## WORK TO BE COMPLETED
Give again, word for word, each line below starting at the one that contains "4.1 | 4.5 | 4.5 |" and ending at the one that contains "364.7 | 284.8 |".

## RECORD EXCERPTS

****************************************

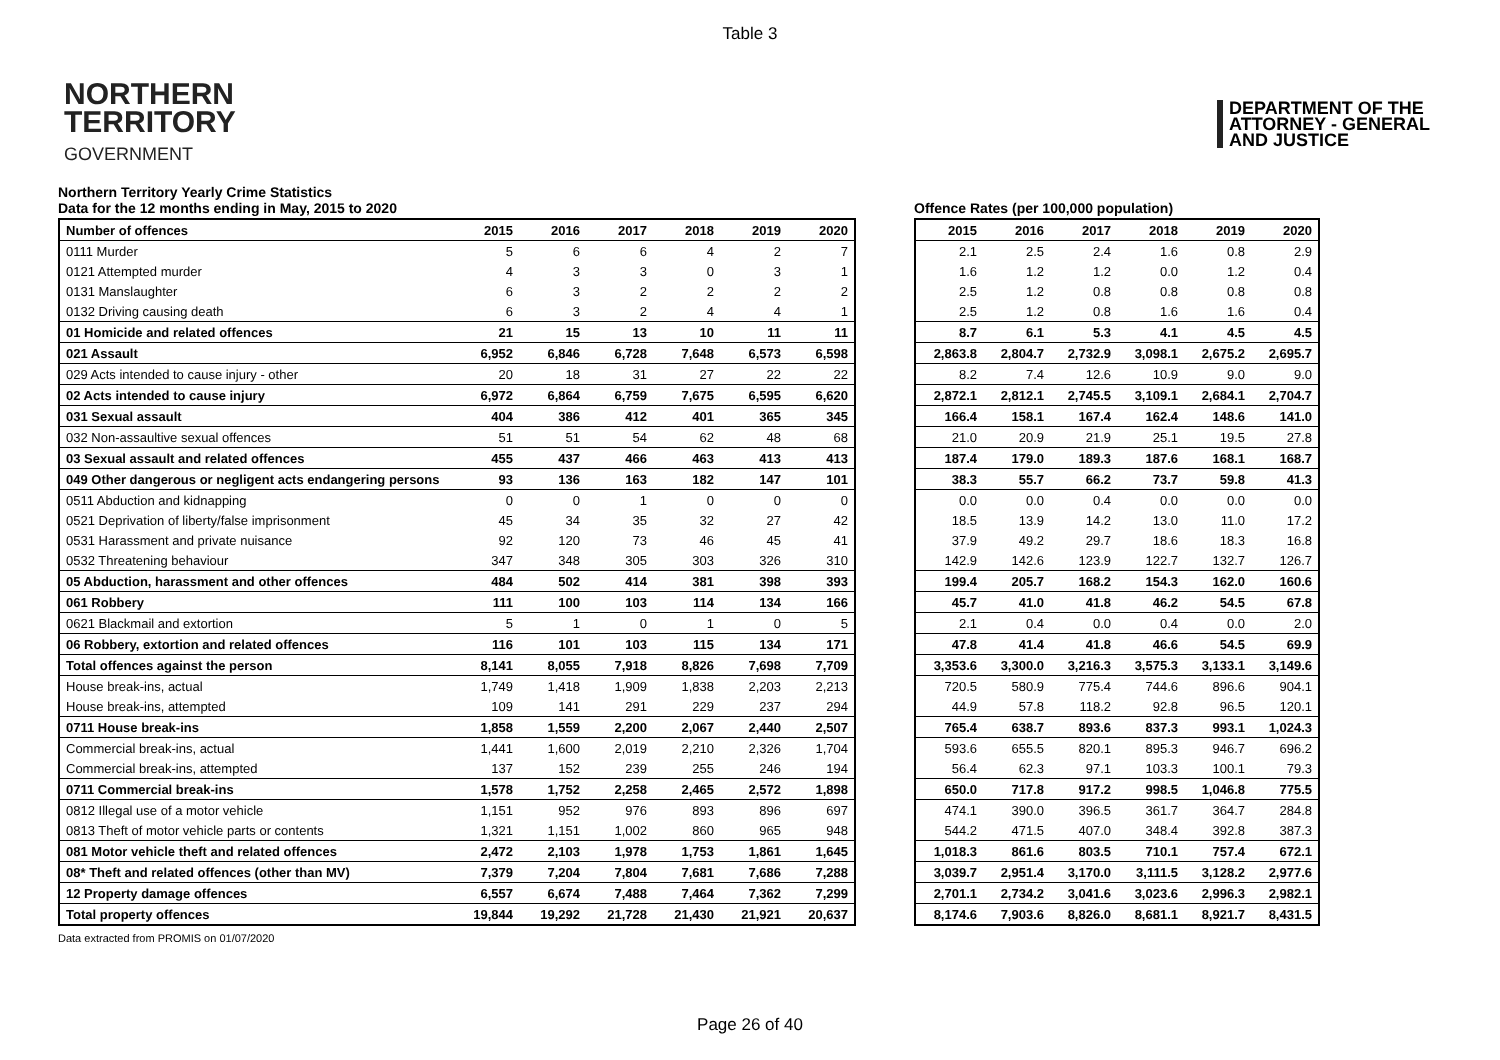Table 3
NORTHERN
TERRITORY
GOVERNMENT
DEPARTMENT OF THE
ATTORNEY - GENERAL
AND JUSTICE
Northern Territory Yearly Crime Statistics
Data for the 12 months ending in May, 2015 to 2020
| Number of offences | 2015 | 2016 | 2017 | 2018 | 2019 | 2020 |
| --- | --- | --- | --- | --- | --- | --- |
| 0111 Murder | 5 | 6 | 6 | 4 | 2 | 7 |
| 0121 Attempted murder | 4 | 3 | 3 | 0 | 3 | 1 |
| 0131 Manslaughter | 6 | 3 | 2 | 2 | 2 | 2 |
| 0132 Driving causing death | 6 | 3 | 2 | 4 | 4 | 1 |
| 01 Homicide and related offences | 21 | 15 | 13 | 10 | 11 | 11 |
| 021 Assault | 6,952 | 6,846 | 6,728 | 7,648 | 6,573 | 6,598 |
| 029 Acts intended to cause injury - other | 20 | 18 | 31 | 27 | 22 | 22 |
| 02 Acts intended to cause injury | 6,972 | 6,864 | 6,759 | 7,675 | 6,595 | 6,620 |
| 031 Sexual assault | 404 | 386 | 412 | 401 | 365 | 345 |
| 032 Non-assaultive sexual offences | 51 | 51 | 54 | 62 | 48 | 68 |
| 03 Sexual assault and related offences | 455 | 437 | 466 | 463 | 413 | 413 |
| 049 Other dangerous or negligent acts endangering persons | 93 | 136 | 163 | 182 | 147 | 101 |
| 0511 Abduction and kidnapping | 0 | 0 | 1 | 0 | 0 | 0 |
| 0521 Deprivation of liberty/false imprisonment | 45 | 34 | 35 | 32 | 27 | 42 |
| 0531 Harassment and private nuisance | 92 | 120 | 73 | 46 | 45 | 41 |
| 0532 Threatening behaviour | 347 | 348 | 305 | 303 | 326 | 310 |
| 05 Abduction, harassment and other offences | 484 | 502 | 414 | 381 | 398 | 393 |
| 061 Robbery | 111 | 100 | 103 | 114 | 134 | 166 |
| 0621 Blackmail and extortion | 5 | 1 | 0 | 1 | 0 | 5 |
| 06 Robbery, extortion and related offences | 116 | 101 | 103 | 115 | 134 | 171 |
| Total offences against the person | 8,141 | 8,055 | 7,918 | 8,826 | 7,698 | 7,709 |
| House break-ins, actual | 1,749 | 1,418 | 1,909 | 1,838 | 2,203 | 2,213 |
| House break-ins, attempted | 109 | 141 | 291 | 229 | 237 | 294 |
| 0711 House break-ins | 1,858 | 1,559 | 2,200 | 2,067 | 2,440 | 2,507 |
| Commercial break-ins, actual | 1,441 | 1,600 | 2,019 | 2,210 | 2,326 | 1,704 |
| Commercial break-ins, attempted | 137 | 152 | 239 | 255 | 246 | 194 |
| 0711 Commercial break-ins | 1,578 | 1,752 | 2,258 | 2,465 | 2,572 | 1,898 |
| 0812 Illegal use of a motor vehicle | 1,151 | 952 | 976 | 893 | 896 | 697 |
| 0813 Theft of motor vehicle parts or contents | 1,321 | 1,151 | 1,002 | 860 | 965 | 948 |
| 081 Motor vehicle theft and related offences | 2,472 | 2,103 | 1,978 | 1,753 | 1,861 | 1,645 |
| 08* Theft and related offences (other than MV) | 7,379 | 7,204 | 7,804 | 7,681 | 7,686 | 7,288 |
| 12 Property damage offences | 6,557 | 6,674 | 7,488 | 7,464 | 7,362 | 7,299 |
| Total property offences | 19,844 | 19,292 | 21,728 | 21,430 | 21,921 | 20,637 |
Offence Rates (per 100,000 population)
| 2015 | 2016 | 2017 | 2018 | 2019 | 2020 |
| --- | --- | --- | --- | --- | --- |
| 2.1 | 2.5 | 2.4 | 1.6 | 0.8 | 2.9 |
| 1.6 | 1.2 | 1.2 | 0.0 | 1.2 | 0.4 |
| 2.5 | 1.2 | 0.8 | 0.8 | 0.8 | 0.8 |
| 2.5 | 1.2 | 0.8 | 1.6 | 1.6 | 0.4 |
| 8.7 | 6.1 | 5.3 | 4.1 | 4.5 | 4.5 |
| 2,863.8 | 2,804.7 | 2,732.9 | 3,098.1 | 2,675.2 | 2,695.7 |
| 8.2 | 7.4 | 12.6 | 10.9 | 9.0 | 9.0 |
| 2,872.1 | 2,812.1 | 2,745.5 | 3,109.1 | 2,684.1 | 2,704.7 |
| 166.4 | 158.1 | 167.4 | 162.4 | 148.6 | 141.0 |
| 21.0 | 20.9 | 21.9 | 25.1 | 19.5 | 27.8 |
| 187.4 | 179.0 | 189.3 | 187.6 | 168.1 | 168.7 |
| 38.3 | 55.7 | 66.2 | 73.7 | 59.8 | 41.3 |
| 0.0 | 0.0 | 0.4 | 0.0 | 0.0 | 0.0 |
| 18.5 | 13.9 | 14.2 | 13.0 | 11.0 | 17.2 |
| 37.9 | 49.2 | 29.7 | 18.6 | 18.3 | 16.8 |
| 142.9 | 142.6 | 123.9 | 122.7 | 132.7 | 126.7 |
| 199.4 | 205.7 | 168.2 | 154.3 | 162.0 | 160.6 |
| 45.7 | 41.0 | 41.8 | 46.2 | 54.5 | 67.8 |
| 2.1 | 0.4 | 0.0 | 0.4 | 0.0 | 2.0 |
| 47.8 | 41.4 | 41.8 | 46.6 | 54.5 | 69.9 |
| 3,353.6 | 3,300.0 | 3,216.3 | 3,575.3 | 3,133.1 | 3,149.6 |
| 720.5 | 580.9 | 775.4 | 744.6 | 896.6 | 904.1 |
| 44.9 | 57.8 | 118.2 | 92.8 | 96.5 | 120.1 |
| 765.4 | 638.7 | 893.6 | 837.3 | 993.1 | 1,024.3 |
| 593.6 | 655.5 | 820.1 | 895.3 | 946.7 | 696.2 |
| 56.4 | 62.3 | 97.1 | 103.3 | 100.1 | 79.3 |
| 650.0 | 717.8 | 917.2 | 998.5 | 1,046.8 | 775.5 |
| 474.1 | 390.0 | 396.5 | 361.7 | 364.7 | 284.8 |
| 544.2 | 471.5 | 407.0 | 348.4 | 392.8 | 387.3 |
| 1,018.3 | 861.6 | 803.5 | 710.1 | 757.4 | 672.1 |
| 3,039.7 | 2,951.4 | 3,170.0 | 3,111.5 | 3,128.2 | 2,977.6 |
| 2,701.1 | 2,734.2 | 3,041.6 | 3,023.6 | 2,996.3 | 2,982.1 |
| 8,174.6 | 7,903.6 | 8,826.0 | 8,681.1 | 8,921.7 | 8,431.5 |
Data extracted from PROMIS on 01/07/2020
Page 26 of 40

****************************************

## RESULT OF THE TASK
| 8.7 | 6.1 | 5.3 | 4.1 | 4.5 | 4.5 |
| 2,863.8 | 2,804.7 | 2,732.9 | 3,098.1 | 2,675.2 | 2,695.7 |
| 8.2 | 7.4 | 12.6 | 10.9 | 9.0 | 9.0 |
| 2,872.1 | 2,812.1 | 2,745.5 | 3,109.1 | 2,684.1 | 2,704.7 |
| 166.4 | 158.1 | 167.4 | 162.4 | 148.6 | 141.0 |
| 21.0 | 20.9 | 21.9 | 25.1 | 19.5 | 27.8 |
| 187.4 | 179.0 | 189.3 | 187.6 | 168.1 | 168.7 |
| 38.3 | 55.7 | 66.2 | 73.7 | 59.8 | 41.3 |
| 0.0 | 0.0 | 0.4 | 0.0 | 0.0 | 0.0 |
| 18.5 | 13.9 | 14.2 | 13.0 | 11.0 | 17.2 |
| 37.9 | 49.2 | 29.7 | 18.6 | 18.3 | 16.8 |
| 142.9 | 142.6 | 123.9 | 122.7 | 132.7 | 126.7 |
| 199.4 | 205.7 | 168.2 | 154.3 | 162.0 | 160.6 |
| 45.7 | 41.0 | 41.8 | 46.2 | 54.5 | 67.8 |
| 2.1 | 0.4 | 0.0 | 0.4 | 0.0 | 2.0 |
| 47.8 | 41.4 | 41.8 | 46.6 | 54.5 | 69.9 |
| 3,353.6 | 3,300.0 | 3,216.3 | 3,575.3 | 3,133.1 | 3,149.6 |
| 720.5 | 580.9 | 775.4 | 744.6 | 896.6 | 904.1 |
| 44.9 | 57.8 | 118.2 | 92.8 | 96.5 | 120.1 |
| 765.4 | 638.7 | 893.6 | 837.3 | 993.1 | 1,024.3 |
| 593.6 | 655.5 | 820.1 | 895.3 | 946.7 | 696.2 |
| 56.4 | 62.3 | 97.1 | 103.3 | 100.1 | 79.3 |
| 650.0 | 717.8 | 917.2 | 998.5 | 1,046.8 | 775.5 |
| 474.1 | 390.0 | 396.5 | 361.7 | 364.7 | 284.8 |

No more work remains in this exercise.